Professor Shaogang Gong

Shaogang Gong


Turing Fellow

Partner Institution


Shaogang Gong is a Professor of Visual Computation at Queen Mary University of London and the Head of the Computer Vision Group at QMUL. He is a Fellow of IEE (now IET), a Fellow of the British Computer Society, and a Member of the UK Computing Research Committee. His research is in computer vision, machine learning and video analysis, with applications in visual surveillance and video forensic analysis. He has developed mathematical models, algorithms, patents, and commercial software for video behaviour recognition and multi-object multi-camera tracking, in particular person re-identification.

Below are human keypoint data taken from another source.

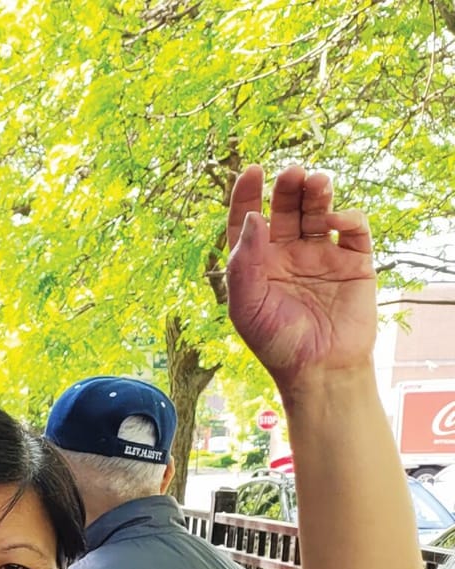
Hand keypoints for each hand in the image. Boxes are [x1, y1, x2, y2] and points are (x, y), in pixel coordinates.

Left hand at [225, 165, 377, 385]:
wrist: (319, 368)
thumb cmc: (276, 342)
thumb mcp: (246, 305)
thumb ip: (243, 263)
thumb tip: (253, 218)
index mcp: (258, 263)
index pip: (250, 220)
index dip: (247, 195)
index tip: (251, 171)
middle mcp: (289, 254)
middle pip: (287, 208)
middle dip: (288, 188)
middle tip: (291, 174)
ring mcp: (322, 255)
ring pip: (319, 210)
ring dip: (317, 192)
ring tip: (315, 181)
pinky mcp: (354, 261)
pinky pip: (352, 228)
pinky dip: (345, 216)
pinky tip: (332, 220)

He is interested in variational graph models including Bayesian graphs, dynamic Bayesian networks, hidden Markov models, and probabilistic latent semantic analysis. His recent work includes domain transfer learning, unsupervised and semi-supervised deep learning, imbalanced data deep learning, reinforcement learning, zero-shot learning, and human-in-the-loop active learning.

Research interests

The amount of video data of public urban space is growing exponentially from 24/7 operating urban camera infrastructures, online social media sources, self-driving cars, and smart city intelligent transportation systems, e.g. 1.4 trillion hours CCTV video in 2017, growing to 3.3 trillion hours by 2020. The scale and diversity of such video data make it very difficult to filter and extract useful critical information in a timely manner. There is a fundamental challenge to develop data analysis tools for large scale video semantic search by exploring the huge quantity of video data using deep learning, critical for smart city on public security, safety and intelligent transport.

To that end, robust and scalable algorithms are required for human recognition, of both individuals and populations, and searching individual people and/or categories of people and objects (semantic search) in large scale video data from diverse multiple sources city wide. This Turing research project aims to develop both scalable algorithms and software for semi-supervised and unsupervised deep learning for domain transfer object search, attribute-based latent semantic embedding space inference, and deep learning knowledge distillation.